### WORK INSTRUCTIONS
In the material below, find the line with "USA perfect for" and the line with "and prawn farming, shellfish", then output both and every line between them exactly, omitting pictures.
── DATA TO PROCESS
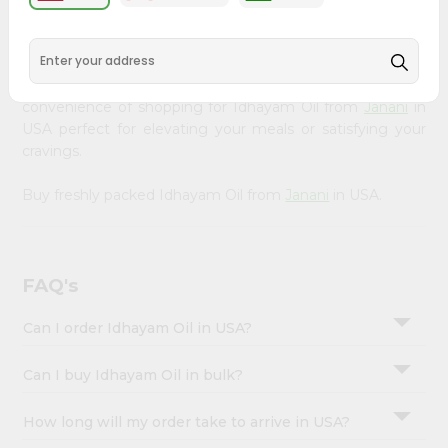
&
available across USA and delivered right to your doorstep
with Quicklly. Our Product is carefully sourced and packed
Settings
to ensure you receive the highest quality, bringing the
Login
authentic taste of home to your kitchen. Enjoy the
convenience of shopping for Idhayam Oil from
Janani
in
USA perfect for elevating your meals or satisfying your
cravings.
Buy freshly packed Idhayam Oil from
Janani
in USA.
FAQ's
Can I order Idhayam Oil in USA?
Can I buy Idhayam Oil in bulk?
How long will my order take to arrive in USA?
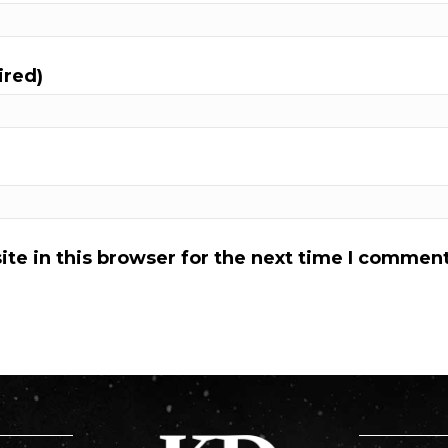
ired)
te in this browser for the next time I comment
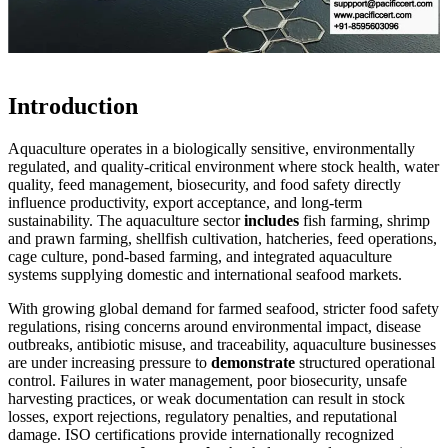
Introduction
Aquaculture operates in a biologically sensitive, environmentally
regulated, and quality-critical environment where stock health, water
quality, feed management, biosecurity, and food safety directly
influence productivity, export acceptance, and long-term
sustainability. The aquaculture sector
includes
fish farming, shrimp
and prawn farming, shellfish cultivation, hatcheries, feed operations,
cage culture, pond-based farming, and integrated aquaculture
systems supplying domestic and international seafood markets.
With growing global demand for farmed seafood, stricter food safety
regulations, rising concerns around environmental impact, disease
outbreaks, antibiotic misuse, and traceability, aquaculture businesses
are under increasing pressure to
demonstrate
structured operational
control. Failures in water management, poor biosecurity, unsafe
harvesting practices, or weak documentation can result in stock
losses, export rejections, regulatory penalties, and reputational
damage. ISO certifications provide internationally recognized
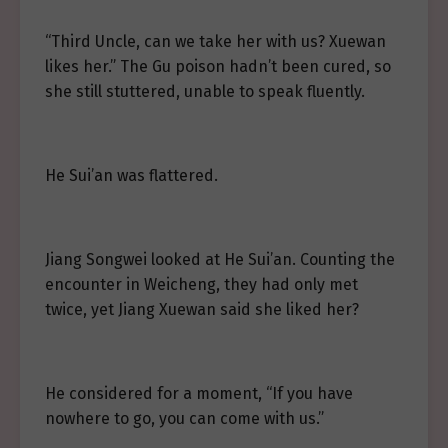
“Third Uncle, can we take her with us? Xuewan
likes her.” The Gu poison hadn’t been cured, so
she still stuttered, unable to speak fluently.
He Sui’an was flattered.
Jiang Songwei looked at He Sui’an. Counting the
encounter in Weicheng, they had only met
twice, yet Jiang Xuewan said she liked her?
He considered for a moment, “If you have
nowhere to go, you can come with us.”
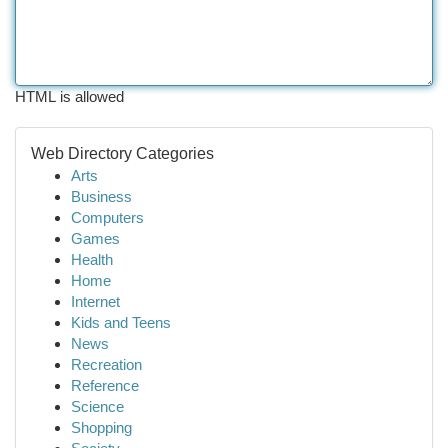
HTML is allowed
Web Directory Categories
Arts
Business
Computers
Games
Health
Home
Internet
Kids and Teens
News
Recreation
Reference
Science
Shopping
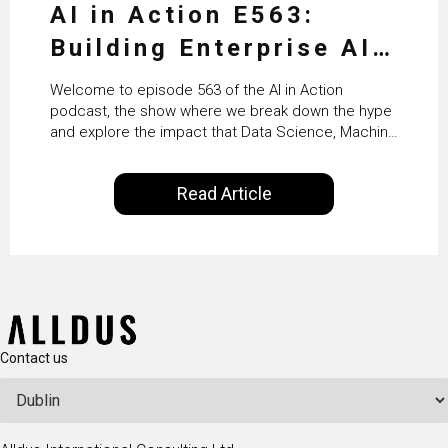
AI in Action E563:
Building Enterprise AI
Agents at Scale with
Welcome to episode 563 of the AI in Action
Crafting’s Sumeet
podcast, the show where we break down the hype
and explore the impact that Data Science, Machine
Vaidya
Learning and Artificial Intelligence are making on
our everyday lives. Powered by Alldus International,
Read Article
our goal is to share with you the insights of
technologists and data science enthusiasts…
Contact us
────
### WORKED SOLUTION
USA perfect for elevating your meals or satisfying your
cravings.
Buy freshly packed Idhayam Oil from
Janani
in USA.
FAQ's
Can I order Idhayam Oil in USA?
Can I buy Idhayam Oil in bulk?
How long will my order take to arrive in USA?
ired)
te in this browser for the next time I comment
Introduction
Aquaculture operates in a biologically sensitive, environmentally
regulated, and quality-critical environment where stock health, water
quality, feed management, biosecurity, and food safety directly
influence productivity, export acceptance, and long-term
sustainability. The aquaculture sector
includes
fish farming, shrimp
and prawn farming, shellfish cultivation, hatcheries, feed operations,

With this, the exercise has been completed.